» **Passage**
--*--

Since our last visit to the Cystic Fibrosis Center in December, Lainey has been struggling to follow the advice of Liz, the dietitian! We have quit feeding her solids and focused on feeding her 30 oz. of 24 calorie Alimentum formula. YEAH RIGHT! Once Lainey is full, there is no forcing her to eat! Now she isn't eating solid food, but continues to only eat around 20 oz. of formula! In addition to the change in food intake, Liz called the day before Christmas suggesting we increase Lainey's Ultrase from 3 capsules before each feeding to 4 capsules. In several days we noticed a weight loss, change in stools (number, consistency, and color), and a lack of interest in her bottles. She is teething, so for my own comfort, I convinced myself she was having a difficult time with feedings due to her teeth.
Thursday evening I decided enough was enough. Sid weighed her so I could call the Synagis nurse with her weight, only to find that she had lost 4 oz. in less than a week! I decided we had to have a new game plan. I called my mom and told her we were going to feed her any amount of formula she would take and then let her eat as much rice cereal and baby food as she wanted! Since mom is her caretaker during the day, she agreed that we needed to do something. Yesterday mom fed her as much food as she would eat. She ate a lot of food while continuing to take a lot of formula. It was great to see her eat, but it is still discouraging because she is having a lot of stools throughout the day.
With the new worry of extremely foul stools, large amounts of stool, and the frequency of her stools, I called her Cystic Fibrosis doctor. Dr. Caplan was not happy to hear that she was loosing weight and has had an increased number of stools. With this news he wants us to change a few things. Now Lainey will be drinking PediaSure because it is 30 calories versus the formula's 24 calories. PediaSure is not cheaper either as I found out last night at Walmart! $9.88 for 6 - 8 oz. bottles! Two cases will maybe last 3 days! He wants us to continue trying to feed her solids, but they must contain vegetable oil to add to the fat content. We are also trying to go back down to 3 Ultrase capsules before each meal and work our way back up to 4 as we deem necessary. We will do whatever it takes...she has been too healthy (knock on wood) to let things go down hill now! Luckily we go back to the CF Center on Friday. Maybe we will be back on track by then!
In addition to Lainey's medical needs, we have had other things occurring within our family as well as with our friends. On New Years day, Liam's day care teacher/director passed away. She was only 41! She had gotten home from Night Watch at church and was talking with her sisters at the table when she had what appeared to be an asthma attack. They called 911 and she was revived by the EMTs long enough to tell her son she loved him and then she was gone. I received the call about her death around 10:00 am as we were headed to Stone Mountain for some snow tubing. It has been extremely difficult to take Liam to the day care each day and not see Teresa's smiling face to greet us. Liam asks all the time, "Where Resa go?" He isn't the only one that loved her and it was evident by the number of people at the wake and funeral. She will truly be missed.

--*--

» **Supplied data**
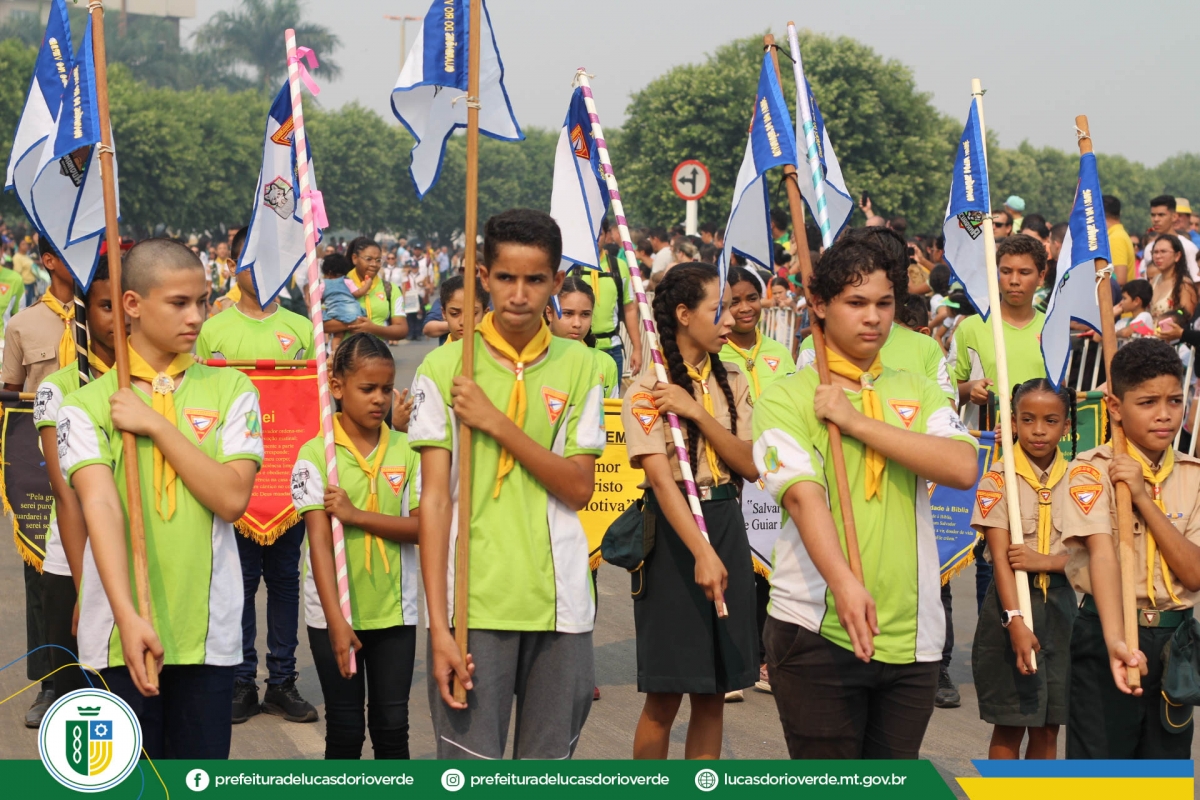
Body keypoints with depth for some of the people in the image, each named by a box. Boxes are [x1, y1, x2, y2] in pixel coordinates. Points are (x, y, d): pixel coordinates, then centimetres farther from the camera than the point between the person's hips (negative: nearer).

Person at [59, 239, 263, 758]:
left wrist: (156, 425, -11)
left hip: (208, 629, 1)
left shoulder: (230, 390, 5)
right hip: (122, 628, -1)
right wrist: (126, 616, -27)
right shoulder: (88, 404, 1)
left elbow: (232, 497, -7)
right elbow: (101, 507, -14)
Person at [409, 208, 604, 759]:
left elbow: (580, 487, -1)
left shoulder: (577, 366, 6)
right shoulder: (444, 367, 0)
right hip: (473, 603, -2)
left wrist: (497, 423, -12)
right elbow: (434, 499, -4)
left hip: (559, 605, 2)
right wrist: (438, 625, -10)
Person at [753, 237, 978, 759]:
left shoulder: (917, 392, 12)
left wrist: (856, 421, -12)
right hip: (818, 631, -4)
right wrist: (844, 582, -35)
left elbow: (963, 468, -7)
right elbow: (802, 495, -18)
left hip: (912, 634, 4)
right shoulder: (786, 398, -1)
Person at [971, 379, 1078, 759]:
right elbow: (1000, 556, -14)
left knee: (1048, 726, 9)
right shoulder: (999, 478, -7)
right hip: (1012, 599, -3)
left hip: (1059, 603, 3)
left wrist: (1046, 561, -19)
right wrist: (1015, 620, -24)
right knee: (1009, 727, 2)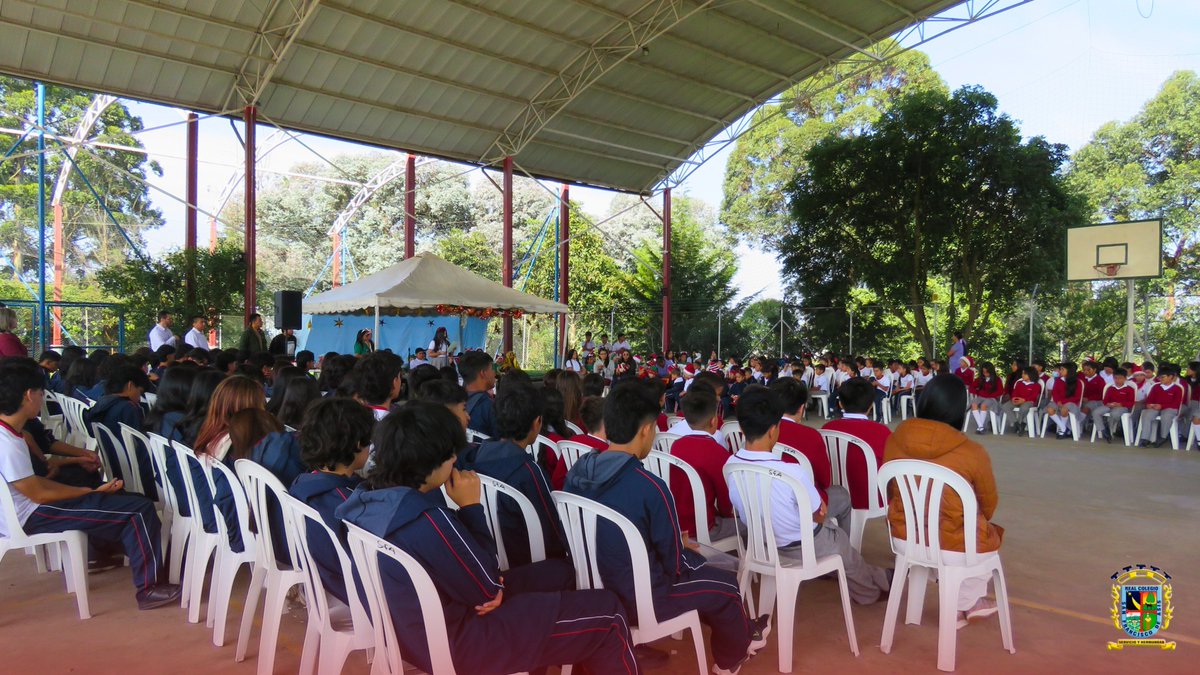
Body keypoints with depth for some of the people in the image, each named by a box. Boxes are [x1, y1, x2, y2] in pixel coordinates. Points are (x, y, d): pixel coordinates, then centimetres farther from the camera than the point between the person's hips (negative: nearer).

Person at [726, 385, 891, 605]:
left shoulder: (731, 464, -17)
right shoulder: (792, 472, -35)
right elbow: (819, 516, -18)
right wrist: (822, 509, 4)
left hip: (757, 541, 5)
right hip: (799, 547, -5)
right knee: (840, 539, 28)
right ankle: (869, 590, 53)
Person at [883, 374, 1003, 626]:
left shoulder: (894, 440, -9)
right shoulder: (972, 452, -19)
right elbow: (989, 504, 0)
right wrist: (979, 524, 22)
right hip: (952, 548, -4)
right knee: (990, 537, 30)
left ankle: (968, 601, 39)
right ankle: (963, 604, 40)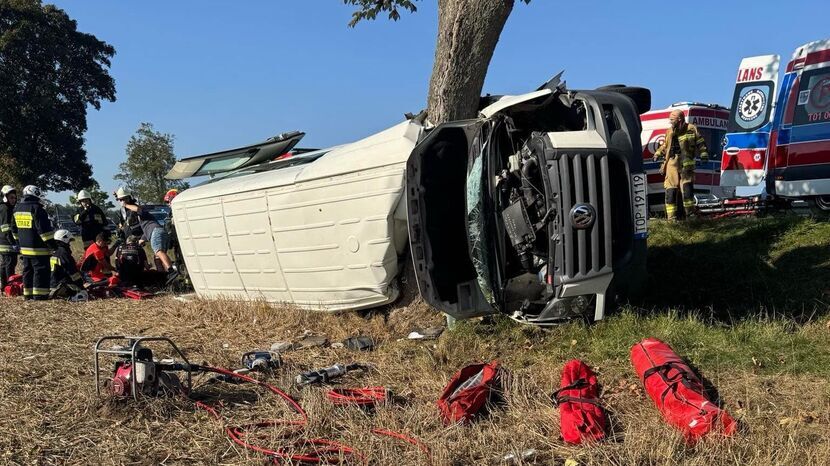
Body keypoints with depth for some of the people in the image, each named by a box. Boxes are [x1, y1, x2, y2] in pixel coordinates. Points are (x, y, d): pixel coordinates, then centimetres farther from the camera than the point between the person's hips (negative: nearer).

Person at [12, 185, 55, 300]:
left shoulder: (17, 208, 13)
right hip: (39, 248, -8)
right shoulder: (36, 208, -15)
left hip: (24, 247, 8)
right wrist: (52, 243, -15)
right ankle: (39, 295, -6)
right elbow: (44, 229, -18)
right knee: (41, 270, -4)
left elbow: (15, 228, 21)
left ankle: (28, 294, 19)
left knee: (28, 270, 15)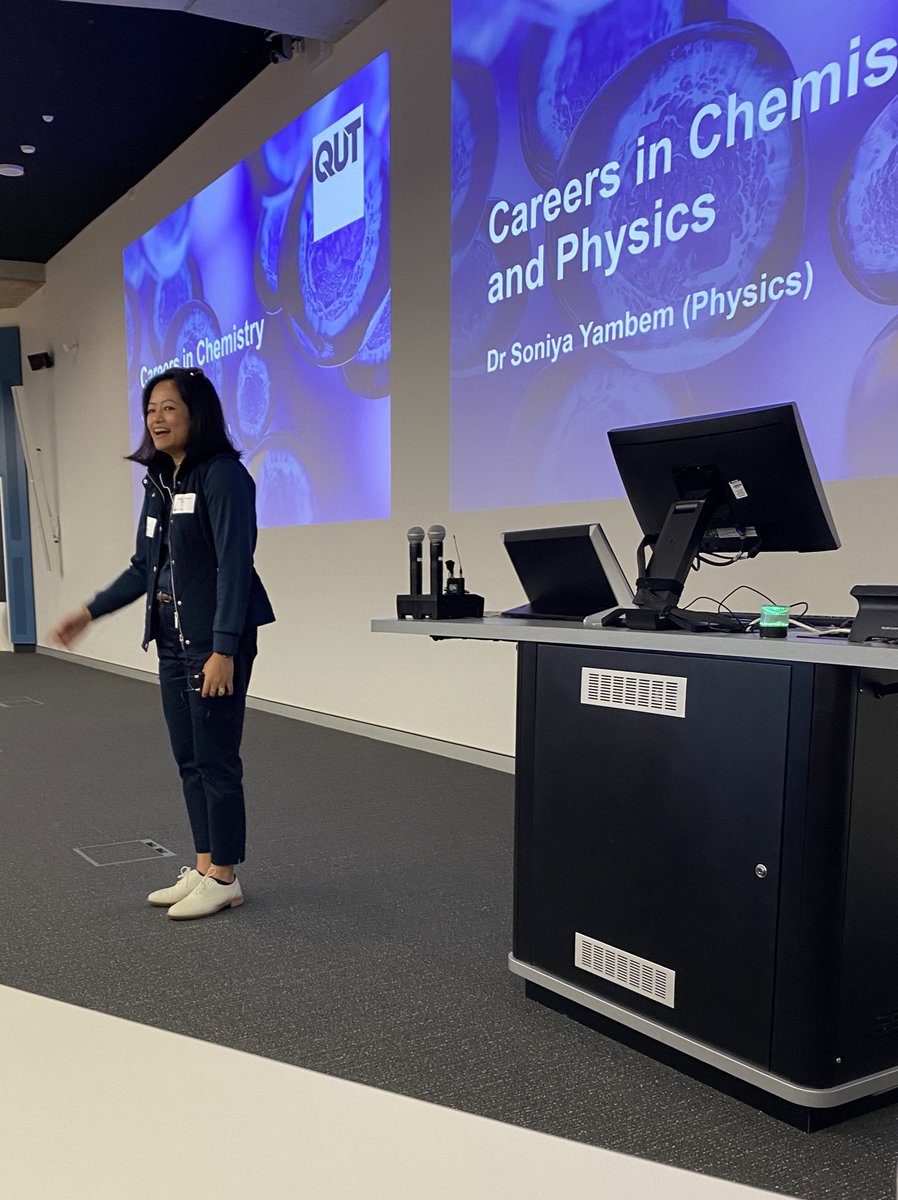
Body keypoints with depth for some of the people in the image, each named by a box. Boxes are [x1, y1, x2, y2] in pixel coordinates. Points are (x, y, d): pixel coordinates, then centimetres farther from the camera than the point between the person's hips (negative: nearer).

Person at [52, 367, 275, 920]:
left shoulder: (223, 476, -13)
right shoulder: (159, 481, 12)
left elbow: (234, 566, -19)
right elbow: (145, 567, 18)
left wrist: (223, 649, -24)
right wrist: (90, 612, 17)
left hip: (217, 639, -8)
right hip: (172, 638, 9)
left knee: (216, 758, 0)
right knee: (189, 758, 14)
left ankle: (225, 878, 14)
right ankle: (204, 868, 26)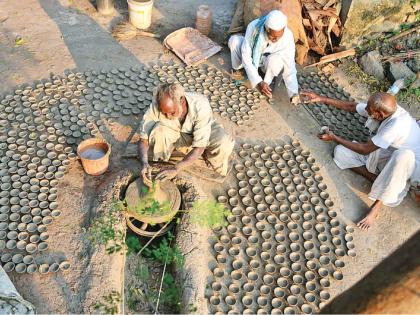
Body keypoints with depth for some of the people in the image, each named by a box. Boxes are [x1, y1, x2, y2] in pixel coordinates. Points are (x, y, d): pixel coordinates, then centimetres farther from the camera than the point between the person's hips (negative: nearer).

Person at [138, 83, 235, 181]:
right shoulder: (156, 106, -32)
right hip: (174, 133, 1)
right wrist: (144, 163, -42)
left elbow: (199, 147, -36)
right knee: (158, 132, -33)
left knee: (223, 144, -33)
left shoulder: (201, 107, -38)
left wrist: (175, 169, -44)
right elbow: (143, 139, -23)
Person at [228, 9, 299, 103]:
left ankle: (267, 83, -8)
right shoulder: (254, 27, -32)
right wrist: (258, 81, -38)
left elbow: (289, 68, -27)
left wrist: (293, 93, -41)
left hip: (268, 62, -1)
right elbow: (246, 56, -28)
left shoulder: (288, 37, -31)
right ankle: (237, 69, 2)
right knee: (234, 40, -25)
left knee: (275, 59, -37)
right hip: (252, 57, 1)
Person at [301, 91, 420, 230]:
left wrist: (334, 138, -18)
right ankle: (378, 181, -12)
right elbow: (351, 106, 0)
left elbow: (364, 149, -27)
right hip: (382, 154, 7)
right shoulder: (382, 109, -17)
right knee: (340, 152, -10)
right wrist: (321, 99, -5)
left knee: (403, 155, -46)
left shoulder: (397, 125, -37)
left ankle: (378, 203, -28)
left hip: (406, 165, -7)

--*--

» **Task description**
Please reproduce the stretch of the post from "Since our last" through "to her teeth." word for word. The rows above stand apart from the post.

» **Answer section**
Since our last visit to the Cystic Fibrosis Center in December, Lainey has been struggling to follow the advice of Liz, the dietitian! We have quit feeding her solids and focused on feeding her 30 oz. of 24 calorie Alimentum formula. YEAH RIGHT! Once Lainey is full, there is no forcing her to eat! Now she isn't eating solid food, but continues to only eat around 20 oz. of formula! In addition to the change in food intake, Liz called the day before Christmas suggesting we increase Lainey's Ultrase from 3 capsules before each feeding to 4 capsules. In several days we noticed a weight loss, change in stools (number, consistency, and color), and a lack of interest in her bottles. She is teething, so for my own comfort, I convinced myself she was having a difficult time with feedings due to her teeth.